Where do you keep your ideas?
While we've been discussing the different kind of design challenges you might face through a varied career, and I've provided you with various methods and tools to come up with solutions to those ideas, we haven't talked much about where you store those ideas and reference them in the future. Keeping a sketchbook is the best way to capture both ideas and the processes by which you iterate those ideas into a coherent form.
I saw a lovely presentation by Tim Wood of the company Effective UI on this topic a few weeks ago, and he had a few great points about keeping a sketchbook that I thought would be helpful for you.
Resolve your designs in steps. When keeping a sketchbook, don't think that you need to draw the design in all of its glorious finality. Record your progression of thinking, from the high-level concept down to the steps necessary to render that idea. Then you can fashion the details as their own individual sketches, and bring it all together in the computer.
When you were putting together your user flow project in class, you were taking part in this process backwards, from details to overall flow. But when you're working on a design concept, as opposed to a user flow, you start with your concept/vision and then work into the particulars.
Resolve complexity as needed. I've been hammering on using a pencil and paper for as long as you can before you hop into the computer, but you can't figure it all out with a sketch. Sketching can only elaborate complexity.
Cluster your ideas. Find relationships. See how things relate. This is a function of the SCAMPER checklist I shared with you in the first week of class.

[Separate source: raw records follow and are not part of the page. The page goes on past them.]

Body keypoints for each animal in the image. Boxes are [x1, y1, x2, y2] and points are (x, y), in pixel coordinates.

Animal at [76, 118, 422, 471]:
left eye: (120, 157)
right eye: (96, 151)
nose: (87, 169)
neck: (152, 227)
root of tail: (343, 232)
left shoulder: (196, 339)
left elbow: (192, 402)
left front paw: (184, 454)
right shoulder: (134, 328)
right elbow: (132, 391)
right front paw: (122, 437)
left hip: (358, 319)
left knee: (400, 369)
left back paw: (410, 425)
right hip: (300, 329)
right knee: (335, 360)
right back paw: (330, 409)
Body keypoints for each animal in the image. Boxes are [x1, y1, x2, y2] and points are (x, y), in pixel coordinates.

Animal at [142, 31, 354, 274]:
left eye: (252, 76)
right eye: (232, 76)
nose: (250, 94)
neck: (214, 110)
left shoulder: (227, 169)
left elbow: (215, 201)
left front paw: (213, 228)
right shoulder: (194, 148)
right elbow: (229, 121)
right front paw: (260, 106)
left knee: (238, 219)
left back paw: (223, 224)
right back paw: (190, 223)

Draw/redraw the same idea to find new ones. Sketching is a type of thinking. You can passively stimulate new ideas by simply redrawing an existing one. Don't feel like you need to be in control of the pencil.
Overdraw. Don't apply boundaries to your ideas. Let sketches and words overlap, fuse together, and suggest new ideas.

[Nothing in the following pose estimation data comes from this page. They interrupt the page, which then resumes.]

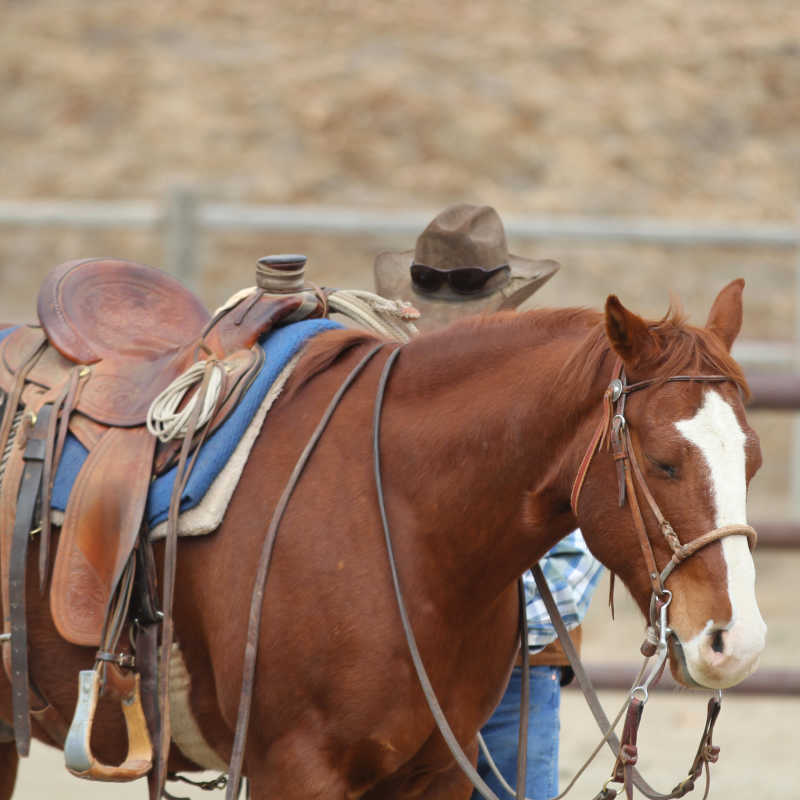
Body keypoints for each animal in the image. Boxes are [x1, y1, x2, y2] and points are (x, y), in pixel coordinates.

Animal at [0, 278, 764, 796]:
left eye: (753, 458)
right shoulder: (294, 770)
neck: (402, 518)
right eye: (663, 462)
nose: (738, 643)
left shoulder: (439, 769)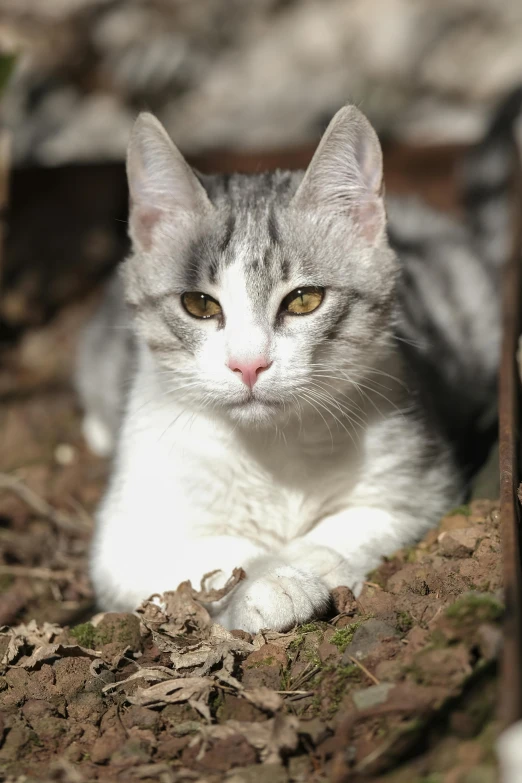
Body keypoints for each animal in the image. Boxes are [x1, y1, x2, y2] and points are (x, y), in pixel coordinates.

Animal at [76, 96, 512, 632]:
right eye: (198, 304)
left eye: (304, 300)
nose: (248, 364)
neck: (272, 448)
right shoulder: (125, 541)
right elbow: (208, 558)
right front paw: (271, 583)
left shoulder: (415, 483)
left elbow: (349, 525)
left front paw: (307, 564)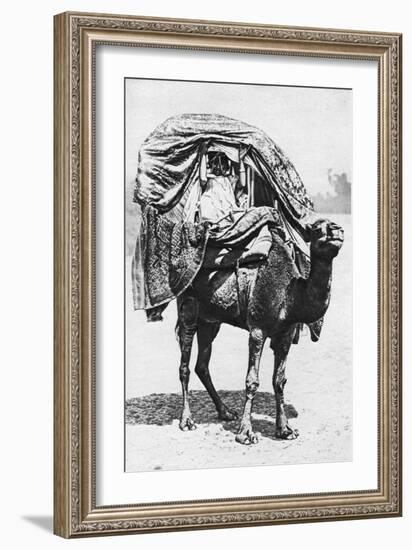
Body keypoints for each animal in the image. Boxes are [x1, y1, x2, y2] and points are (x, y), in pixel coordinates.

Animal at [175, 218, 344, 446]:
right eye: (317, 228)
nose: (337, 229)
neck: (291, 295)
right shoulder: (257, 329)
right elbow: (252, 381)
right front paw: (246, 433)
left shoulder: (285, 335)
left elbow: (279, 381)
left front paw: (285, 430)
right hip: (189, 307)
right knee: (185, 363)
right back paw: (187, 421)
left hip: (210, 321)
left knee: (202, 365)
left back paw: (225, 412)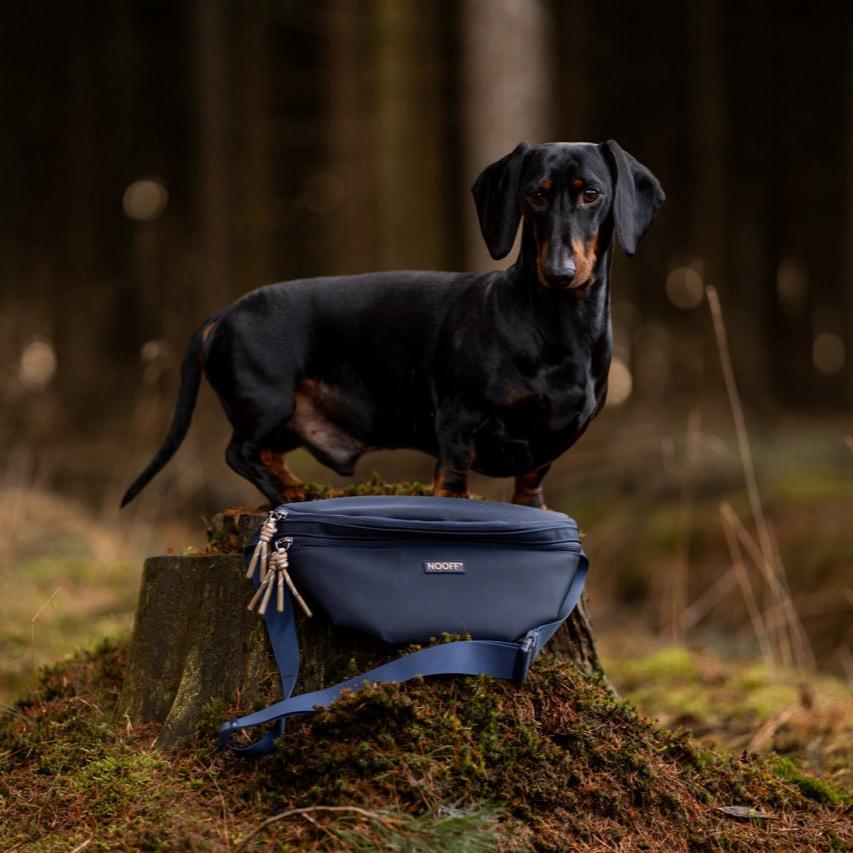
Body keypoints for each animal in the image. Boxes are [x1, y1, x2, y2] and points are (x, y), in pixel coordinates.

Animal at [121, 141, 664, 506]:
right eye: (535, 195)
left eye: (591, 194)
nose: (559, 273)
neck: (553, 326)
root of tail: (223, 315)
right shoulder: (458, 422)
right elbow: (452, 479)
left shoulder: (552, 442)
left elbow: (530, 485)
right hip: (266, 402)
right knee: (240, 452)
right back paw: (288, 495)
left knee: (267, 454)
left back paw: (295, 487)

Never erase. I've been seeing you scratch out ideas in class as we brainstorm and critique. See what happens if you don't erase. Layer things up. Allow mistakes to mingle with "good" ideas. Sometimes great ideas come out of the marriage of the two.
Notate sketches. Capture your thoughts about those visual ideas you've drawn through the sketchbook. Describe the details and subtleties.
Cut, paste, and stick in material from the outside world. Feel free to include extra layers in your sketchbook, plus those little napkin sketches that happen when you don't happen to have your sketchbook around.
Return to the notebook when it's full. If you're solving a similar kind of problem, see what kind of thinking you applied to it in the past.
I hope Tim's thinking here helps you as you work through your designs for the rest of this class and beyond. I'm waiting for his presentation to get uploaded to the Internet, so I can point you all to it to see his visual examples!
It's true that sketchbooks help in storing your ideas, and restore them for future use. Thanks for your wonderful insights.